In group settings, the Delphi Technique is an unethical method of achieving consensus on controversial topics. It requires well-trained professionals, known as “facilitators” or “change agents,” who deliberately escalate tension among group members, pitting one faction against another to make a preordained viewpoint appear “sensible,” while making opposing views appear ridiculous.
First, a facilitator is hired. While his job is supposedly neutral and non-judgmental, the opposite is actually true. The facilitator is there to direct the meeting to a preset conclusion.
The facilitator begins by working the crowd to establish a good-guy-bad-guy scenario. Anyone disagreeing with the facilitator must be made to appear as the bad guy, with the facilitator appearing as the good guy. To accomplish this, the facilitator seeks out those who disagree and makes them look foolish, inept, or aggressive, which sends a clear message to the rest of the audience that, if they don’t want the same treatment, they must keep quiet.
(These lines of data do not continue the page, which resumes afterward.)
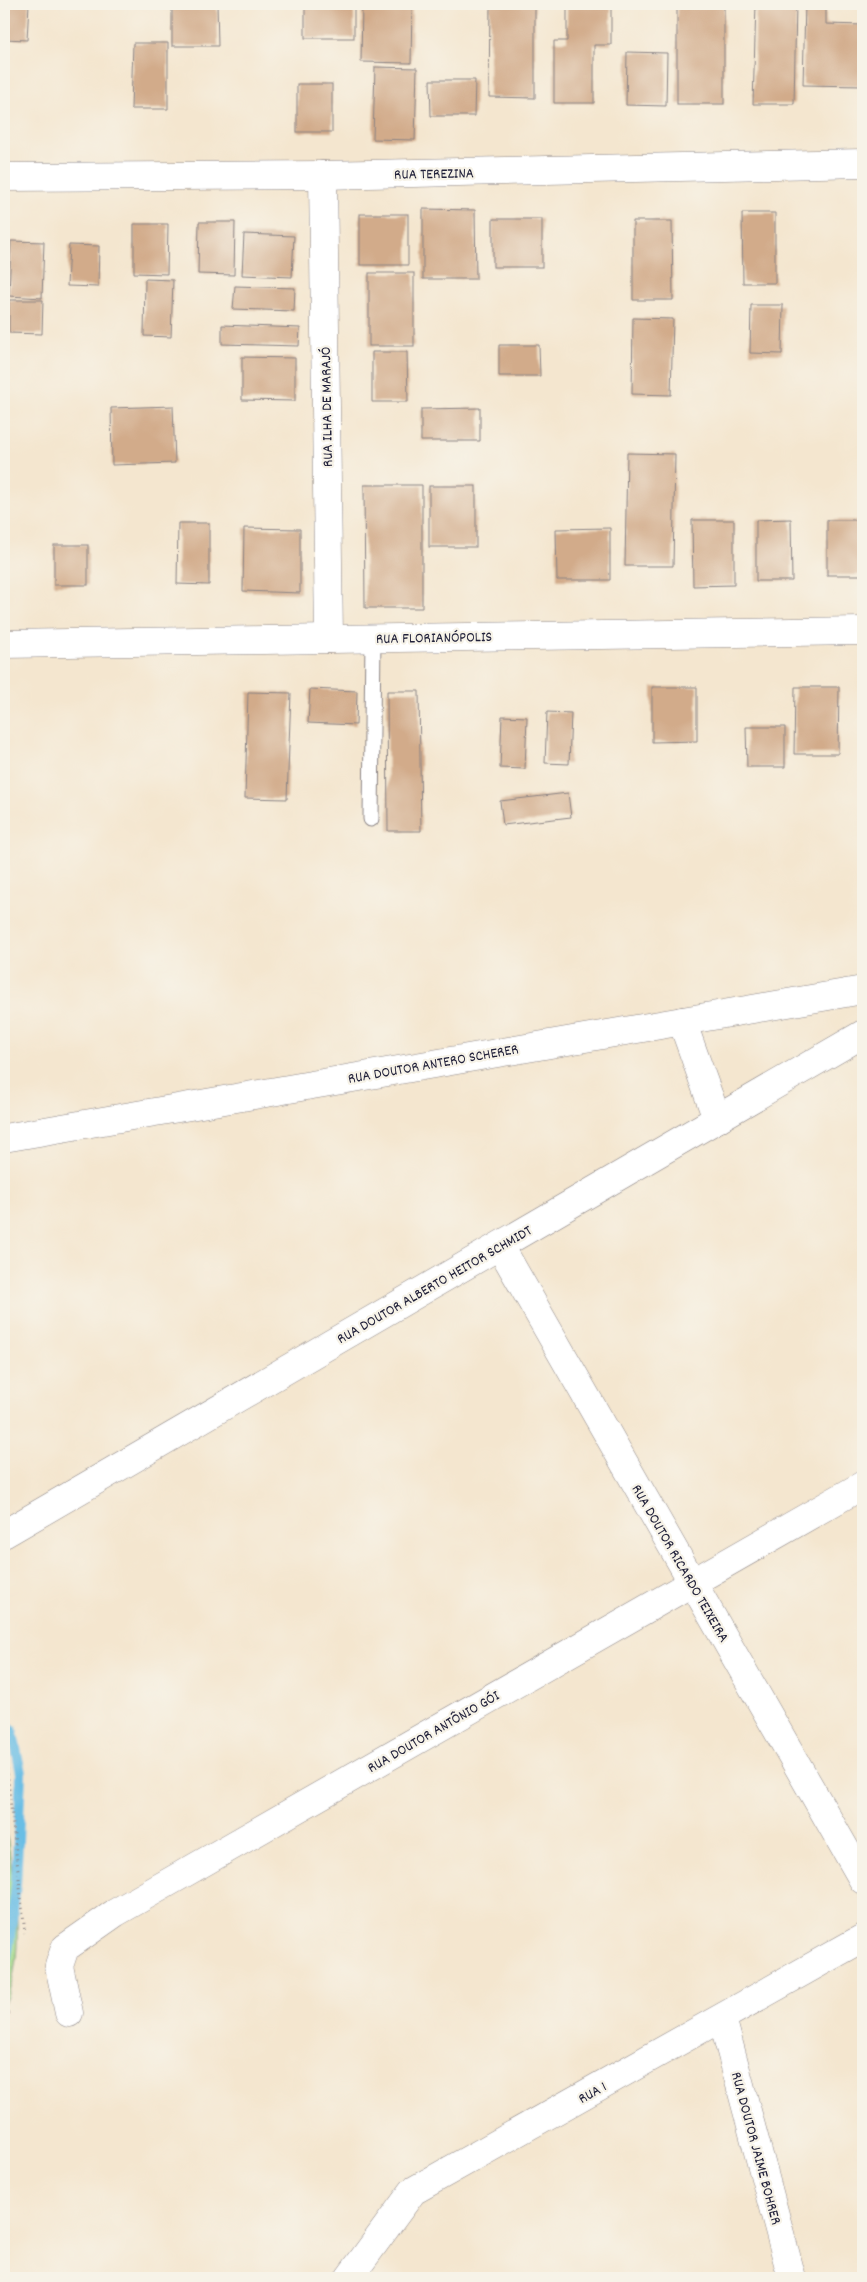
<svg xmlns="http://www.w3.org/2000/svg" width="867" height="2282" font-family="Dekko,sans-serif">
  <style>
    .green { fill: #a5db8c; stroke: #647e64 }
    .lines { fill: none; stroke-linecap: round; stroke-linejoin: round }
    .stream { stroke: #69bee5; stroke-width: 10 }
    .building { fill: #d2ab8a }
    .lane-casing { stroke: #8b8485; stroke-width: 17 }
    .street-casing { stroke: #8b8485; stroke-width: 29 }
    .secondary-casing { stroke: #8b8485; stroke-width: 29 }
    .path { stroke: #8b8485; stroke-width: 3; stroke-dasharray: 1 4; stroke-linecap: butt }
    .lane { stroke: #fff; stroke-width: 15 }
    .street { stroke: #fff; stroke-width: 28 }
    .secondary { stroke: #fff; stroke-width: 28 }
    .labels { text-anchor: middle; stroke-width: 4.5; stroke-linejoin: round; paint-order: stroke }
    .street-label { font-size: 15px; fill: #22223b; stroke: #f7f3e8 }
  </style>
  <rect width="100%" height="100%" fill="#f7f3e8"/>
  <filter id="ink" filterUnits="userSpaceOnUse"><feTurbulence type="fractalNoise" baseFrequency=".02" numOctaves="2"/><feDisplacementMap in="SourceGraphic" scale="10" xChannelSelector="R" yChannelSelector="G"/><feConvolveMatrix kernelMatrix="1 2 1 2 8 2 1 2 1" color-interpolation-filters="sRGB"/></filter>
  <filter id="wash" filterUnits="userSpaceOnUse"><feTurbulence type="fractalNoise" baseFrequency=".0096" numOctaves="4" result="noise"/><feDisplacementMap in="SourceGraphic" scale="20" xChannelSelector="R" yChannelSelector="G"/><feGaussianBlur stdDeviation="1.12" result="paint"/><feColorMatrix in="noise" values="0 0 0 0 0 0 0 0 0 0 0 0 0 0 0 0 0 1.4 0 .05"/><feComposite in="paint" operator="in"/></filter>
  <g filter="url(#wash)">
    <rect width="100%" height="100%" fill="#f4e6cf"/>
    <path class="green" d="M4,1814c7,59 26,134 0,190z"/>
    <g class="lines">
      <path class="stream" d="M4,1724l8,5 9,44 -5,112 -7,60 -5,26"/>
    </g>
    <g id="blocks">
      <g class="building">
        <path d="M4,4h25l-2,36 -23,-1z"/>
        <path d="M172,4h45l1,42h-46z"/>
        <rect x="305" y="4" width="49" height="34"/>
        <path d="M362,4h50l-1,59 -50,-1z"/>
        <path d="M490,4h45v94l-46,-1z"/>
        <path d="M567,4h44v41h-17v58h-40v-62h13z"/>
        <rect x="677" y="4" width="47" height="100"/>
        <path d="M756,4h40l-2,100h-41z"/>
        <path d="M805,4h21v20l37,1 -1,61 -59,-1z"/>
        <path d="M133,43h35v66h-37z"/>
        <path d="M627,52l40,1 -1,53 -40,-1z"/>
        <path d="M375,67l42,1 -2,72 -42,-1z"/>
        <path d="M430,80h45l-1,36h-43z"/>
        <rect x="297" y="84" width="35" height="48"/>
        <path d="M423,209l52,1 1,69h-53z"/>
        <path d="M742,213h33v70h-32z"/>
        <rect x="360" y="214" width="48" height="51"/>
        <rect x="493" y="219" width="49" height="48"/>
        <path d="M633,221h39l1,79h-40z"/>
        <path d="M199,222h36l-1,53 -36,-1z"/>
        <path d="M134,224h34l-1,50 -33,-1z"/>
        <path d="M244,234l50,2 -2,41 -50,-2z"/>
        <path d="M11,241l33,1 -2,56 -33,-2z"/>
        <path d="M69,245l30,1 -1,41 -31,-1z"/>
        <rect x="369" y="273" width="45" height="73"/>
        <path d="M145,279l28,1 -2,57 -27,-1z"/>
        <path d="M235,286l60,2 -1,23 -61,-2z"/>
        <path d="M9,300h34l-1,34 -33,-1z"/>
        <path d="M751,305h32l-1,49 -32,-1z"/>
        <path d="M633,318l40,1 -2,76 -39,-1z"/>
        <path d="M222,325l78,3 -1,18 -77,-2z"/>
        <rect x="4" y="332" width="2" height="46"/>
        <path d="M499,345h40l1,31h-41z"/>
        <path d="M372,352h35l1,50h-36z"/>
        <path d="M242,357l53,1v43l-53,-1z"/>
        <path d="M173,406l2,57 -63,2 -1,-57z"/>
        <path d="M480,408v33h-59v-32z"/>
        <path d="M627,453l48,1 -2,112h-48z"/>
        <path d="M364,485h58v123h-57z"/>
        <rect x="429" y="486" width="47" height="61"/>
        <path d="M791,519l1,62h-36v-61z"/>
        <path d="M692,520h42v65l-41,1z"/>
        <rect x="827" y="520" width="34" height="55"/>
        <path d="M178,523h31v62l-32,-1z"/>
        <path d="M244,528l56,1v64l-57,-2z"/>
        <path d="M610,528v52h-53l-1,-51z"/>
        <rect x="54" y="545" width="34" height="40"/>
        <path d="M652,687h45v54l-45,1z"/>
        <path d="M795,687h44l-1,67h-44z"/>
        <path d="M310,689l47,2 -1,34 -48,-2z"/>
        <path d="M387,691h32l2,140h-33z"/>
        <path d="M248,692l43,1 -4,106 -42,-1z"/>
        <path d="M547,712l24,1 -2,51 -24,-1z"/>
        <path d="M502,716l25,1 -2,52 -25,-1z"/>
        <path d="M746,727h39v40h-38z"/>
        <path d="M568,793l3,24 -68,8 -3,-24z"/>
      </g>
    </g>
  </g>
  <g filter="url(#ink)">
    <use href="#blocks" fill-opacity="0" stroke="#8b8485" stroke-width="1"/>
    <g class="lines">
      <defs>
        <path id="lane" d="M371,819l2,-181"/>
        <g id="street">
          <path d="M323,175l6,464"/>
          <path d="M4,177l319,-2 540,-12"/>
          <path d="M682,1021l35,98"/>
          <path d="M4,1138l859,-148"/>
          <path d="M500,1246l363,634"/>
          <path d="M4,1534l859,-500"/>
          <path d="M69,2013l-10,-47 6,-18 50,-35 748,-428"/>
          <path d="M722,2018l70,260"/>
          <path d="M349,2278l64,-87 450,-253"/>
        </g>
        <path id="secondary" d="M4,644l859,-13"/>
      </defs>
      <use href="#lane" class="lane-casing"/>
      <use href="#street" class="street-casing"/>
      <use href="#secondary" class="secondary-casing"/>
      <g class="path">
        <path d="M4,1744l21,189"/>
        <path d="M4,2022l7,-11"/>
      </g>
      <use href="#lane" class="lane"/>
      <use href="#street" class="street"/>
      <use href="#secondary" class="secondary"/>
    </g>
  </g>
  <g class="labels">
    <g class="street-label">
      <text transform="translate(434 173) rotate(-1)" y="5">RUA TEREZINA</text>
      <text transform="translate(326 407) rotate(-91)" y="5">RUA ILHA DE MARAJÓ</text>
      <text transform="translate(434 637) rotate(-1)" y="5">RUA FLORIANÓPOLIS</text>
      <text transform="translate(433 1063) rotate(-10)" y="5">RUA DOUTOR ANTERO SCHERER</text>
      <text transform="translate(434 1284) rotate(-30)" y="5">RUA DOUTOR ALBERTO HEITOR SCHMIDT</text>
      <text transform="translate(681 1563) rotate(60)" y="5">RUA DOUTOR RICARDO TEIXEIRA</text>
      <text transform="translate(433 1731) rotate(-30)" y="5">RUA DOUTOR ANTÔNIO GÓI</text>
      <text transform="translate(592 2092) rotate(-29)" y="5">RUA 1</text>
      <text transform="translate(757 2148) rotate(75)" y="5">RUA DOUTOR JAIME BOHRER</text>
    </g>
  </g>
  <rect width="867" height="2282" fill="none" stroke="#f7f3e8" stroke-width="20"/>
</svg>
When the opposition has been identified and alienated, the facilitator becomes the good guy – a friend – and the agenda and direction of the meeting are established without the audience ever realizing what has happened.
Why hold such meetings at all if the outcomes are already established? The answer is because it is imperative for the acceptance of the School-to-Work agenda, or the environmental agenda, or whatever the agenda, that ordinary people assume ownership of the preset outcomes. If people believe an idea is theirs, they’ll support it. If they believe an idea is being forced on them, they’ll resist.